Brooks’ performance dominates the episode, which is for the best; the rest of the cast turns in work that’s varying degrees of successful. (Anyone wanting to get a clearer sense of everyone’s relative abilities would do well to watch this; apart from Brooks, I think Auberjonois, Penny Johnson, and Armin Shimerman come out the best). But even in the worst performances, there’s enough of a sense of the actor, and of the character we’re used to seeing them play, that it works. As for the metaphysics, well, it has its moments. Sisko’s transition from being stressed over his job and worried about the future to seeing visions of Benny and his world is defiantly odd, refusing to offer a simple, easy explanation for what’s happening. It’s not just a hallucination; Bashir determines Sisko’s neural patterns are spiking or whatever, much the same way they were spiking or whatever back when Sisko was getting visions from the Prophets. You could say, then, that this is the underlying truth of the entire series—it’s all just Benny’s fantasy—and I won’t say you’re wrong. But I’m not sure Benny’s world is ever solid enough to make that qualification mean anything. What we see is defined enough to make this episode work, but it doesn’t have the history or the breadth of the series as a whole to make the “It’s all in a writer’s head!” argument more than just a fun thing to speculate on in comment threads.

In terms of the character doubling, some choices are obvious: Dukat and Weyoun as asshole cops isn’t a huge surprise, and even though Cassie doesn’t have the same ambitions Kasidy does (for understandable reasons), her relationship with Benny is as strong as Kassidy’s is with Sisko. Other connections are subtler, like, say, O’Brien turned into the Isaac Asimov stand-in Albert Macklin, who loves machines much like an engineer would. Jimmy isn’t exactly like Jake (Lofton’s performance is endearingly forced, and he is, I think, the only actor to ever say the n-word on a Trek show), but his relationship with Benny is of the sort where you can imagine the writer trying to come up with something better for both of them, a situation in which the older man can impart some much needed knowledge to the younger. Seeing Odo as Pabst might be the coldest cut of all, as Pabst’s placating approach to his work is similar to Odo’s behavior during the Cardassian occupation: a shape-shifter who only chooses the form that will please his masters.

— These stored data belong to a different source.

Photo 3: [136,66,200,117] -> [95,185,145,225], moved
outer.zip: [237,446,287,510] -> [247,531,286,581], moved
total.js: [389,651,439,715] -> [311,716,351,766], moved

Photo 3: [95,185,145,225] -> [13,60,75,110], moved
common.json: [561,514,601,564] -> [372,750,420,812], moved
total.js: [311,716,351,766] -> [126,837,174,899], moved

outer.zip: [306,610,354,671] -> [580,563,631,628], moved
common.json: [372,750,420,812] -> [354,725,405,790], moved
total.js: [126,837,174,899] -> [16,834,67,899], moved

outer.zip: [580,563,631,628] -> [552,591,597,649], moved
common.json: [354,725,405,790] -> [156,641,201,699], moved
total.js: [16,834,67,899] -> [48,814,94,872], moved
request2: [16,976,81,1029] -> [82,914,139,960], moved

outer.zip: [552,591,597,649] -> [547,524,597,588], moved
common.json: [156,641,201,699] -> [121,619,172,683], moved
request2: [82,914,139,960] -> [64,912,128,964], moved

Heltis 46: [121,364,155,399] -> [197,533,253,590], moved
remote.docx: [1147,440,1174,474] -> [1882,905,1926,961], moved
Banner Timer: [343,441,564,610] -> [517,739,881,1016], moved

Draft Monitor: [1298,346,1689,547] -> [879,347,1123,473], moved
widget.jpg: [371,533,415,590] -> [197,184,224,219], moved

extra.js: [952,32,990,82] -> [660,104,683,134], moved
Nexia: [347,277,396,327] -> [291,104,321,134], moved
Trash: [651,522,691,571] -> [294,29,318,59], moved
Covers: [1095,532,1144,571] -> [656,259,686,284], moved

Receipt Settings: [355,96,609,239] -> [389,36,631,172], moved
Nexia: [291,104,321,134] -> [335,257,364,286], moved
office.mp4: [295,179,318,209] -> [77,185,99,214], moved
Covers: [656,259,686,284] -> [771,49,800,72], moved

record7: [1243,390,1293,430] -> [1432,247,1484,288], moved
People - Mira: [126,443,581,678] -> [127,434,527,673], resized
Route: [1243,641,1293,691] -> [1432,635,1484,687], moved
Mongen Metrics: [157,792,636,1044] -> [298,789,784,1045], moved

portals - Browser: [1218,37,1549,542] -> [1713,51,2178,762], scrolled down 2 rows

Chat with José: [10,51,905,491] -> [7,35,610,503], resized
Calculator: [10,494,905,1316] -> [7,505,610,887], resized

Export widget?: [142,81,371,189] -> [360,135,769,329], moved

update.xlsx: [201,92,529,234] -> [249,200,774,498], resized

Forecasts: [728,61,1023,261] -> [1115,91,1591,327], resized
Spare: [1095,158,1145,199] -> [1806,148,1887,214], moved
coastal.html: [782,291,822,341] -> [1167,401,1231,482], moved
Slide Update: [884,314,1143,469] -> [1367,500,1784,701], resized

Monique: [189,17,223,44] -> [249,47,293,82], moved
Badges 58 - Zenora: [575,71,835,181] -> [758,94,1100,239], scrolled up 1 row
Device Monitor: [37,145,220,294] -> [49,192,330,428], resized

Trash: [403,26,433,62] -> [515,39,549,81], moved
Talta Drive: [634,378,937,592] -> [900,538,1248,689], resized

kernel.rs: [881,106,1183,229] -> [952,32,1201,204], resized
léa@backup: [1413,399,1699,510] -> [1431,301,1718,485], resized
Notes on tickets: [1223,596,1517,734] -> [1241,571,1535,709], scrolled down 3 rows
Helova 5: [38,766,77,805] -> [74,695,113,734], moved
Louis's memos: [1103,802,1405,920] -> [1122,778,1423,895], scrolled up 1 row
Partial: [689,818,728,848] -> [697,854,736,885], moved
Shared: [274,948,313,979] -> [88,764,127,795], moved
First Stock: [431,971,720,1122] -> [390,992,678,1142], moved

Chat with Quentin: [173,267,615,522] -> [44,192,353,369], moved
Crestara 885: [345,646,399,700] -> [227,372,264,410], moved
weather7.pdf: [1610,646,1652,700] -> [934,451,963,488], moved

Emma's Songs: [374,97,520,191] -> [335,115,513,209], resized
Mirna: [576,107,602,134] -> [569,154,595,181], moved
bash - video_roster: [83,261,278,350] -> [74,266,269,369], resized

Yet Odo, our Odo, rose above this, and if you accept, for a moment, that Benny really did write everything we’ve been watching over the last six seasons, there’s something beautiful in how he tried to find ways to turn ordinary people into heroes. The writing staff at the magazine became a brave crew with complicated histories and passions; more, they became a family, one in which Sisko is first among equals. Cassie got a ship and adventure. Willie Hawkins, the lady loving baseball player became a warrior (a somewhat humorless and stiff-necked warrior, but when a guy keeps hitting on your girl like that, you gotta take revenge where you can find it). The asshole cops get justice as villains who will, in the end, be defeated. And Benny? Benny gets a space station and a loving father and a loving son. He gets the respect of his peers and the voice of the gods.

A metaphor—a secret lesson, a code to slip past the guardians of culture—that can do some good. It can be necessary, and useful, and just. But a metaphor can also be all that you have left. It can be a way out. A way free. "Far Beyond The Stars" succeeds because it does have universal concerns: the desire for respect, to be free to aspire without constraint. But by refusing to cloak those concerns in pure symbol, by reminding us that these things do happen, are, in fact, still happening every day, the episode escapes the trap of message and commentary and creates something unique. Maybe somewhere, Benny Russell is dreaming. And maybe someday, he won’t need those dreams.